--- Instruction ---
Which lines below fall between the one containing "laundry basket: none" and the one containing "jar: present [993,475,1080,590]"? Repeat them exactly, counting both of those lines, and add nothing else.

--- Supplied data ---
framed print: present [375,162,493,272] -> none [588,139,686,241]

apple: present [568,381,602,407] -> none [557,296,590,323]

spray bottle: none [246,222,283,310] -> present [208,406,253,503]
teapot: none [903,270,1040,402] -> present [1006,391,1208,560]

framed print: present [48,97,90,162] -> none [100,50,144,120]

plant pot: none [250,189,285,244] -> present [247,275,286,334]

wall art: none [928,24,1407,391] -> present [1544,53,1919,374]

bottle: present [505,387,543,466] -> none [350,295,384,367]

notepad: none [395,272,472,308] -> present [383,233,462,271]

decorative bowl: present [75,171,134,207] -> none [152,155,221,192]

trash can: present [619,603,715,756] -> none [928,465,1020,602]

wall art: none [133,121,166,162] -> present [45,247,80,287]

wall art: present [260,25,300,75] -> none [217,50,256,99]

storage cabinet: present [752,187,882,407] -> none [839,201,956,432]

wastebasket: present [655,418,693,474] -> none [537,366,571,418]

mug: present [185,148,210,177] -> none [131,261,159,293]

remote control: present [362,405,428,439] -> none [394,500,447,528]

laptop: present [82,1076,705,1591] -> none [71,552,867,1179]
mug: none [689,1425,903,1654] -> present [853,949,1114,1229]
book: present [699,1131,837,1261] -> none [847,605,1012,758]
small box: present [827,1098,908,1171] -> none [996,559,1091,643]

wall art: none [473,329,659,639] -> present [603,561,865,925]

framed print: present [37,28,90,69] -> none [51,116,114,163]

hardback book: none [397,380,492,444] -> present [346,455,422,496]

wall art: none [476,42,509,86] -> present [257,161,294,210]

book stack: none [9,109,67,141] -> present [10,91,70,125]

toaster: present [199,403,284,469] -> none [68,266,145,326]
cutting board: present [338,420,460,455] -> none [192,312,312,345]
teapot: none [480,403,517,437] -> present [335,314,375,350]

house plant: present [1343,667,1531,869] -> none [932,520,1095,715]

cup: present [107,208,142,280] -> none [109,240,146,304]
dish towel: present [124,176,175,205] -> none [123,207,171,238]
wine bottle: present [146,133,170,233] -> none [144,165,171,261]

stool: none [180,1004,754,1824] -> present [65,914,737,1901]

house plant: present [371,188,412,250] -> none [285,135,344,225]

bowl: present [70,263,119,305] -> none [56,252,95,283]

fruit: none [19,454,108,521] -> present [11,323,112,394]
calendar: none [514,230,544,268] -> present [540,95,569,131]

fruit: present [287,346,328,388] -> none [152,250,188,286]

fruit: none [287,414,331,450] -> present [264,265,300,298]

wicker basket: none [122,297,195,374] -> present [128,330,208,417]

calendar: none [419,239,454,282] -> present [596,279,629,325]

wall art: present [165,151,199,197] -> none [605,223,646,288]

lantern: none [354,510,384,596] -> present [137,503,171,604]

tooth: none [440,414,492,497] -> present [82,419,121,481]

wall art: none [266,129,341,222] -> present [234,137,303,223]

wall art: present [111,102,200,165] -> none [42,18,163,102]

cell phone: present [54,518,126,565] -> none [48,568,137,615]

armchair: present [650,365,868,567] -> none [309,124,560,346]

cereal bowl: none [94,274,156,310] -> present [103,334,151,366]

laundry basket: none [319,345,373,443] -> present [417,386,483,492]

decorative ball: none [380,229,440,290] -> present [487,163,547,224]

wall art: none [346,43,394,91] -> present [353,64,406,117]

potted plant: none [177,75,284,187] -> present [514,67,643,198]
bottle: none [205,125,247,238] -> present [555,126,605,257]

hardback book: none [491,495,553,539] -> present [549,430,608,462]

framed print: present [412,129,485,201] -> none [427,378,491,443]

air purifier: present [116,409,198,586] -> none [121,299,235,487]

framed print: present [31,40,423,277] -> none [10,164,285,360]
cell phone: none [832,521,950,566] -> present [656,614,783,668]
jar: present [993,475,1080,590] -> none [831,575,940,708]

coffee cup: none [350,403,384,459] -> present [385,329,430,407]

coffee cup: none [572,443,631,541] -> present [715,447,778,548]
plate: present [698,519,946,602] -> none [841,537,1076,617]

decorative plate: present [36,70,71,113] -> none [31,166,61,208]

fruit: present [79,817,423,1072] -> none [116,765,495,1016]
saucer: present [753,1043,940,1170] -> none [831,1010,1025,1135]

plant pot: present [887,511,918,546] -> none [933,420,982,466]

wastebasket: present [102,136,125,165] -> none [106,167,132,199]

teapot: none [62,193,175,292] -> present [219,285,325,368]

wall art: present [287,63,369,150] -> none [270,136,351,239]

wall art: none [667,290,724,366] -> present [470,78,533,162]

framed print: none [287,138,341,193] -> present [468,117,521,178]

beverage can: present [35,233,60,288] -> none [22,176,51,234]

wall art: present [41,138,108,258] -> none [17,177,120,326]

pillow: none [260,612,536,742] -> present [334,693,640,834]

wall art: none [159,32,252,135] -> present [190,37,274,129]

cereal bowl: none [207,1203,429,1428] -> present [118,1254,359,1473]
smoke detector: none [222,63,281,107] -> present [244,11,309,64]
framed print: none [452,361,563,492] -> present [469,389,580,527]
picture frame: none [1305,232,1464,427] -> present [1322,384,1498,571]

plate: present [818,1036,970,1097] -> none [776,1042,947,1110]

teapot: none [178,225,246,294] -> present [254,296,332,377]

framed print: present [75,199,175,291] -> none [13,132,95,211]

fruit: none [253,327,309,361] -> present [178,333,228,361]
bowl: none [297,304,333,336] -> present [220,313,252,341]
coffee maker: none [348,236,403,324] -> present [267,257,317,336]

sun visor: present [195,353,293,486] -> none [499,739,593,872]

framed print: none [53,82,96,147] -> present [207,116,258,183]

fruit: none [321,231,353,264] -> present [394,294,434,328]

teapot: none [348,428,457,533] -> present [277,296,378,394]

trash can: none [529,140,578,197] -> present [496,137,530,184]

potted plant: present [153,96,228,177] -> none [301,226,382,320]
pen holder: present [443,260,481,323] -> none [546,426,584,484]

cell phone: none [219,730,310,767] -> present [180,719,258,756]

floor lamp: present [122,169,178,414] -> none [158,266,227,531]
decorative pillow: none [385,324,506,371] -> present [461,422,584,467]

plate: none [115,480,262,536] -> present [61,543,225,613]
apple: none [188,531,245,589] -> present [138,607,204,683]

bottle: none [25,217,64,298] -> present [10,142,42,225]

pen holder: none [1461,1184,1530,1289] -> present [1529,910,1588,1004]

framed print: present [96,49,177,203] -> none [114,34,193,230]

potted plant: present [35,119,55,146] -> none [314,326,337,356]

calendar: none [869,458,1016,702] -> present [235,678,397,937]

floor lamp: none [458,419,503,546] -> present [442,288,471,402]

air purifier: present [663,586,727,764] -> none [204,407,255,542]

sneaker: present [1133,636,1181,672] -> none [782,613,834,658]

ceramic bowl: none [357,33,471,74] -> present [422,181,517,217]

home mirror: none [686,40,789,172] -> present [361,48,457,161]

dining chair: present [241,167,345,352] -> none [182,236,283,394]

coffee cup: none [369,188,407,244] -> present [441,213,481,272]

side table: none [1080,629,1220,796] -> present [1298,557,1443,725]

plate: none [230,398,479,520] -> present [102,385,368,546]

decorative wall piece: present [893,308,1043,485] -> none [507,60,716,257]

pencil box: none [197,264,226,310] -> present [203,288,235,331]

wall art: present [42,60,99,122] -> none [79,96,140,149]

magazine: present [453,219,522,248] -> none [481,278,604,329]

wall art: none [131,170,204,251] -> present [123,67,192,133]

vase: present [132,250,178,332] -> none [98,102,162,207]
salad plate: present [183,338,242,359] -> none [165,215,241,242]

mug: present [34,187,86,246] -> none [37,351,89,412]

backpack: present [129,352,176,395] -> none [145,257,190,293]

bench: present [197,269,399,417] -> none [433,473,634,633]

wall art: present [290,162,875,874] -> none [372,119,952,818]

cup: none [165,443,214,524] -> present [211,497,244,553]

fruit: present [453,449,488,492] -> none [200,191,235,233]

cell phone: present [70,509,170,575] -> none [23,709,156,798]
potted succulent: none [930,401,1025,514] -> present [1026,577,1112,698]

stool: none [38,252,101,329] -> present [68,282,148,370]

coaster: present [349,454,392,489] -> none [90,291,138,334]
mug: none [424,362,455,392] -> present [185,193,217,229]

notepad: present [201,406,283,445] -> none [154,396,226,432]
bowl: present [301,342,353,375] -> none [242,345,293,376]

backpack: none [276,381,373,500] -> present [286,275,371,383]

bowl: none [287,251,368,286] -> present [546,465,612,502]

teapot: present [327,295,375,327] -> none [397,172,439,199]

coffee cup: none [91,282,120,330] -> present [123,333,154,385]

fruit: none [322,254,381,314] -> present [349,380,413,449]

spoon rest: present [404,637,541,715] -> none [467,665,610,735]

--- Your response ---
laundry basket: none [319,345,373,443] -> present [417,386,483,492]

decorative ball: none [380,229,440,290] -> present [487,163,547,224]

wall art: none [346,43,394,91] -> present [353,64,406,117]

potted plant: none [177,75,284,187] -> present [514,67,643,198]
bottle: none [205,125,247,238] -> present [555,126,605,257]

hardback book: none [491,495,553,539] -> present [549,430,608,462]

framed print: present [412,129,485,201] -> none [427,378,491,443]

air purifier: present [116,409,198,586] -> none [121,299,235,487]

framed print: present [31,40,423,277] -> none [10,164,285,360]
cell phone: none [832,521,950,566] -> present [656,614,783,668]
jar: present [993,475,1080,590] -> none [831,575,940,708]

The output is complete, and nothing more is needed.